また、戦後も映画やラジオ、テレビドラマなどさまざまな形で捜索の素材となっています。
戦中戦後を通じて、多くの人々が『智恵子抄』からは、光太郎と智恵子の深く美しい愛情に感動を受け続け、二人の愛情物語はもはや伝説といえるかもしれません。
智恵子を精神的に追い込んだもの
ところで、光太郎の詩から、智恵子は光太郎との愛に生きる童女のように純粋な女性のイメージが広がっていますが、実際は自我の確立した強い意志を持つ女性でした。
そのような智恵子を狂気へと走らせた原因は何だったのでしょうか。
それについては、家事によって自身の制作が制約を受けたため、夫の光太郎が彫刻と詩作で成功するのを隣でみて自身に落胆したためなど、さまざまな要因があげられています。
もちろん、これらが複合した結果でしょうが、私が注目するのは真壁仁の「毒親説」です。
智恵子の母・センは、きわめて口やかましく、しじゅう叱言ばかり言う人で、なかでも長男啓助の嫁に厳しくあたりました。
このために啓助は二度も離婚に追い込まれ、三度目でヤケになって放蕩に走り、長沼家を破産に追い込んだうえ、夫婦で東京へ出奔、昭和10年秋に悲惨な死を遂げたのです。
こうして長男を転落させ、長沼家が傾いても、母は毎晩人力車で二本松の街に繰り出すような人物でした。

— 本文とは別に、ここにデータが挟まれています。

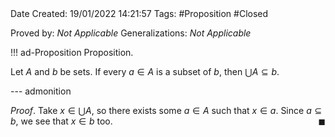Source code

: <br />
<br />

Date Created: 19/01/2022 14:21:57
Tags: #Proposition #Closed 

Proved by: _Not Applicable_
Generalizations: _Not Applicable_

!!! ad-Proposition Proposition.

Let $A$ and $b$ be sets. If every $a\in A$ is a subset of $b$, then $\bigcup A\subseteq b$.

--- admonition

_Proof_. Take $x\in\bigcup A$, so there exists some $a\in A$ such that $x\in a$. Since $a\subseteq b$, we see that $x\in b$ too.<span style="float:right;">$\blacksquare$</span>
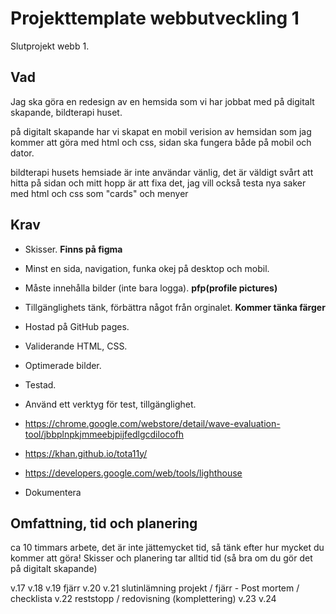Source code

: # Projekttemplate webbutveckling 1

Slutprojekt webb 1.

## Vad

Jag ska göra en redesign av en hemsida som vi har jobbat med på digitalt skapande, bildterapi huset.

på digitalt skapande har vi skapat en mobil verision av hemsidan som jag kommer att göra med html och css, sidan ska fungera både på mobil och dator.

bildterapi husets hemsiade är inte användar vänlig, det är väldigt svårt att hitta på sidan och mitt hopp är att fixa det, jag vill också testa nya saker med html och css som "cards" och menyer

## Krav

* Skisser.  <b>Finns på figma</b>
* Minst en sida, navigation, funka okej på desktop och mobil. 
* Måste innehålla bilder (inte bara logga). <b>pfp(profile pictures)</b>
* Tillgänglighets tänk, förbättra något från orginalet. <b>Kommer tänka färger</b>

* Hostad på GitHub pages.
* Validerande HTML, CSS.
* Optimerade bilder.

* Testad.
* Använd ett verktyg för test, tillgänglighet.
* https://chrome.google.com/webstore/detail/wave-evaluation-tool/jbbplnpkjmmeebjpijfedlgcdilocofh
* https://khan.github.io/tota11y/
* https://developers.google.com/web/tools/lighthouse

* Dokumentera

## Omfattning, tid och planering

ca 10 timmars arbete, det är inte jättemycket tid, så tänk efter hur mycket
du kommer att göra! Skisser och planering tar alltid tid (så bra om du gör det på 
digitalt skapande)

v.17
v.18
v.19 fjärr
v.20
v.21 slutinlämning projekt / fjärr - Post mortem / checklista
v.22 reststopp / redovisning (komplettering)
v.23 
v.24
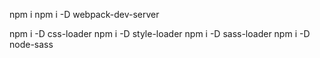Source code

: npm i
npm i -D webpack-dev-server

npm i -D css-loader
npm i -D style-loader
npm i -D sass-loader
npm i -D node-sass
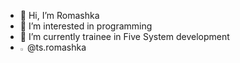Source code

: - 👋 Hi, I’m Romashka
- 👀 I’m interested in programming
- 🌱 I’m currently trainee in Five System development 
- <img src="https://user-images.githubusercontent.com/114067725/191476589-60188ff7-3bfc-4da3-876a-919ab9408dfa.png" width=1.5% height=1.5%> @ts.romashka
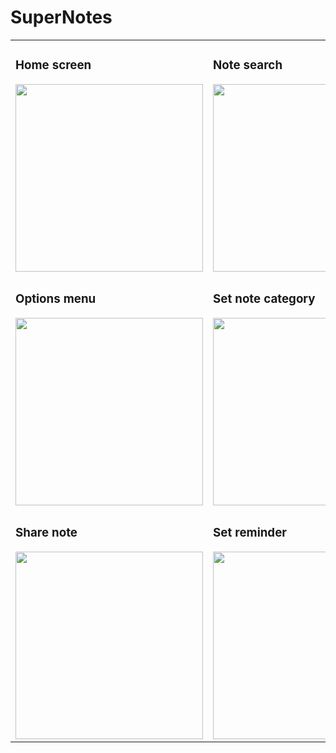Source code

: # SuperNotes

<table>

  <tr>
    <td>
      <h3>Home screen</h3>
      <img src="https://github.com/albertoastroc/SuperNotes/assets/9427181/4face234-8eb7-479b-a4ee-292cbd33921d" width="300px">
    </td>
    <td>
      <h3>Note search</h3>
      <img src="https://github.com/albertoastroc/SuperNotes/assets/9427181/b1a2faea-324a-4cff-84be-47b753b76c73" width="300px">
    </td>
    <td>
      <h3>Sidebar options</h3>
      <img src="https://github.com/albertoastroc/SuperNotes/assets/9427181/c5ed8122-05c1-4094-9fc3-1189206df123" width="300px">
    </td>
  </tr>

  <tr>
    <td>
      <h3>Options menu</h3>
      <img src="https://github.com/albertoastroc/SuperNotes/assets/9427181/97c28637-e6f0-4c27-ba01-0b03c9ff1e45" width="300px">
    </td>
    <td>
      <h3>Set note category</h3>
      <img src="https://github.com/albertoastroc/SuperNotes/assets/9427181/19a5b515-de20-4cfc-b9da-b5a56f8dc93e" width="300px">
    </td>
    <td>
      <h3>Dropdown menu options</h3>
      <img src="https://github.com/albertoastroc/SuperNotes/assets/9427181/71d3e526-69be-4914-a6f1-b4a7f8be1b2c" width="300px">
    </td>
   
  </tr>

  <tr>
    <td>
     <h3>Share note</h3>
    <img src="https://github.com/albertoastroc/SuperNotes/assets/9427181/6260f090-c9a0-41ef-93dd-c851b18eeabc" width="300px">
  </td>
     <td>
     <h3>Set reminder</h3>
   <img src="https://github.com/albertoastroc/SuperNotes/assets/9427181/ec65924f-339b-45eb-abce-9be9184b801f" width="300px">
  </td>
     <td>
     <h3>Reminder notification</h3>
    <img src="https://github.com/albertoastroc/SuperNotes/assets/9427181/4e8c9a5b-0bee-4510-a1c5-e96ecc1a5b5a" width="300px">
  </td>
  </tr>
  
</table>
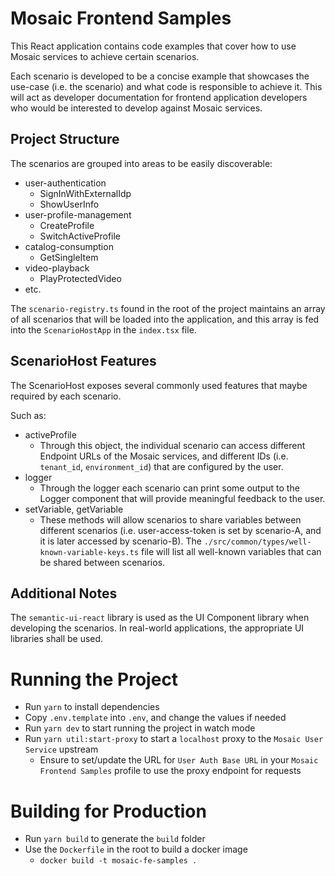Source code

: # Mosaic Frontend Samples

This React application contains code examples that cover how to use Mosaic
services to achieve certain scenarios.

Each scenario is developed to be a concise example that showcases the use-case
(i.e. the scenario) and what code is responsible to achieve it. This will act as
developer documentation for frontend application developers who would be
interested to develop against Mosaic services.

## Project Structure

The scenarios are grouped into areas to be easily discoverable:

- user-authentication
  - SignInWithExternalIdp
  - ShowUserInfo
- user-profile-management
  - CreateProfile
  - SwitchActiveProfile
- catalog-consumption
  - GetSingleItem
- video-playback
  - PlayProtectedVideo
- etc.

The `scenario-registry.ts` found in the root of the project maintains an array
of all scenarios that will be loaded into the application, and this array is fed
into the `ScenarioHostApp` in the `index.tsx` file.

## ScenarioHost Features

The ScenarioHost exposes several commonly used features that maybe required by
each scenario.

Such as:

- activeProfile
  - Through this object, the individual scenario can access different Endpoint
    URLs of the Mosaic services, and different IDs (i.e. `tenant_id`,
    `environment_id`) that are configured by the user.
- logger
  - Through the logger each scenario can print some output to the Logger
    component that will provide meaningful feedback to the user.
- setVariable, getVariable
  - These methods will allow scenarios to share variables between different
    scenarios (i.e. user-access-token is set by scenario-A, and it is later
    accessed by scenario-B). The
    `./src/common/types/well-known-variable-keys.ts` file will list all
    well-known variables that can be shared between scenarios.

## Additional Notes

The `semantic-ui-react` library is used as the UI Component library when
developing the scenarios. In real-world applications, the appropriate UI
libraries shall be used.

# Running the Project

- Run `yarn` to install dependencies
- Copy `.env.template` into `.env`, and change the values if needed
- Run `yarn dev` to start running the project in watch mode
- Run `yarn util:start-proxy` to start a `localhost` proxy to the
  `Mosaic User Service` upstream
  - Ensure to set/update the URL for `User Auth Base URL` in your
    `Mosaic Frontend Samples` profile to use the proxy endpoint for requests

# Building for Production

- Run `yarn build` to generate the `build` folder
- Use the `Dockerfile` in the root to build a docker image
  - `docker build -t mosaic-fe-samples .`
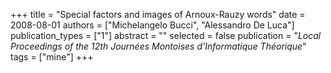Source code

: +++
title = "Special factors and images of Arnoux-Rauzy words"
date = 2008-08-01
authors = ["Michelangelo Bucci", "Alessandro De Luca"]
publication_types = ["1"]
abstract = ""
selected = false
publication = "*Local Proceedings of the 12th Journées Montoises d'Informatique Théorique*"
tags = ["mine"]
+++

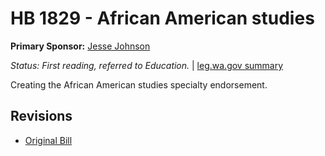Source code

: # HB 1829 - African American studies
**Primary Sponsor:** [Jesse Johnson](/person/leg/johnson_je.md)

*Status: First reading, referred to Education.* | [leg.wa.gov summary](https://app.leg.wa.gov/billsummary?BillNumber=1829&Year=2021)

Creating the African American studies specialty endorsement.

## Revisions
* [Original Bill](1/)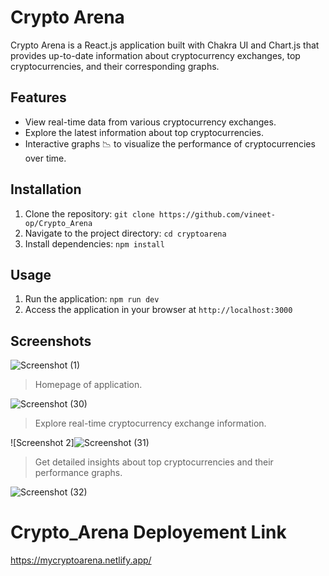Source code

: 
# Crypto Arena

Crypto Arena is a React.js application built with Chakra UI and Chart.js that provides up-to-date information about cryptocurrency exchanges, top cryptocurrencies, and their corresponding graphs.

## Features

- View real-time data from various cryptocurrency exchanges.
- Explore the latest information about top cryptocurrencies.
- Interactive graphs 📉 to visualize the performance of cryptocurrencies over time.

## Installation

1. Clone the repository: `git clone https://github.com/vineet-op/Crypto_Arena`
2. Navigate to the project directory: `cd cryptoarena`
3. Install dependencies: `npm install`

## Usage

1. Run the application: `npm run dev`
2. Access the application in your browser at `http://localhost:3000`

## Screenshots

![Screenshot (1)](https://github.com/vineet-op/Crypto_Arena/assets/103635529/8f1473f6-8c60-4e28-966e-18b33b5617c2)
> Homepage of application.

![Screenshot (30)](https://github.com/vineet-op/Crypto_Arena/assets/103635529/5f71950e-0c5e-430a-9547-fcc949efe4e4)
> Explore real-time cryptocurrency exchange information.

![Screenshot 2]![Screenshot (31)](https://github.com/vineet-op/Crypto_Arena/assets/103635529/eb72b274-3f3b-40e4-965a-33fab1085816)
> Get detailed insights about top cryptocurrencies and their performance graphs.

![Screenshot (32)](https://github.com/vineet-op/Crypto_Arena/assets/103635529/c0233736-844d-4f52-9f35-b44f1682d6b5)


# Crypto_Arena Deployement Link
https://mycryptoarena.netlify.app/
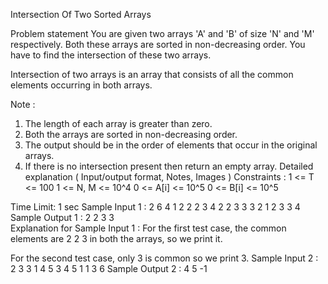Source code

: Intersection Of Two Sorted Arrays

Problem statement
You are given two arrays 'A' and 'B' of size 'N' and 'M' respectively. Both these arrays are sorted in non-decreasing order. You have to find the intersection of these two arrays.

Intersection of two arrays is an array that consists of all the common elements occurring in both arrays.

Note :
1. The length of each array is greater than zero.
2. Both the arrays are sorted in non-decreasing order.
3. The output should be in the order of elements that occur in the original arrays.
4. If there is no intersection present then return an empty array.
Detailed explanation ( Input/output format, Notes, Images )
Constraints :
1 <= T <= 100
1 <= N, M <= 10^4
0 <= A[i] <= 10^5
0 <= B[i] <= 10^5

Time Limit: 1 sec
Sample Input 1 :
2
6 4
1 2 2 2 3 4
2 2 3 3
3 2
1 2 3
3 4  
Sample Output 1 :
2 2 3
3   
Explanation for Sample Input 1 :
For the first test case, the common elements are 2 2 3 in both the arrays, so we print it.

For the second test case, only 3 is common so we print 3.
Sample Input 2 :
2
3 3 
1 4 5
3 4 5
1 1
3
6
Sample Output 2 :
4 5
-1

また母は、二男六女の兄弟の中でも長女のチエ(智恵子の戸籍名)を盲目的に愛しました。
このことは、母が原因となって家が崩壊していく責任を、智恵子に自覚させることになったのです。
そんな中、母が上京して中野に住むものの、責任感の強かった智恵子は、このことを光太郎には秘密にし、没落した長沼家を背負って戦い抜く悲壮な決意をするまでに追い込まれました。
その後、妹の負債の処理に駆け回るなどの奮闘もむなしく、長沼家は離散に近い状態となり、ついには智恵子を狂気に追い込んだのです。
ちなみに、智恵子の没後も、長沼家関係者を光太郎が死ぬまで扶養し続けました。
「毒親」は一家の幸せを破壊するだけでなく、子どもたちの未来も奪っていくのです。
(この文章では、敬称を略させていただきました。また、『智恵子抄』高村光太郎(竜星閣、1941)、「高村智恵子の一生」真壁仁/「智恵子様のこと」秋広あさ/「高村智恵子さんの印象」平塚らいてう『高村光太郎と智恵子』草野心平 編(筑摩書房、1959)、『あの女性がいた東京の街』川口明子(1997、芙容書房出版)、『智恵子 その愛と美』北川太一 編(二玄社、1997)、『智恵子相聞』北川太一(蒼史社、2004)および『日本女性史人名辞典』『明治時代史大辞典』の関連事項を引用・参考に執筆しています。)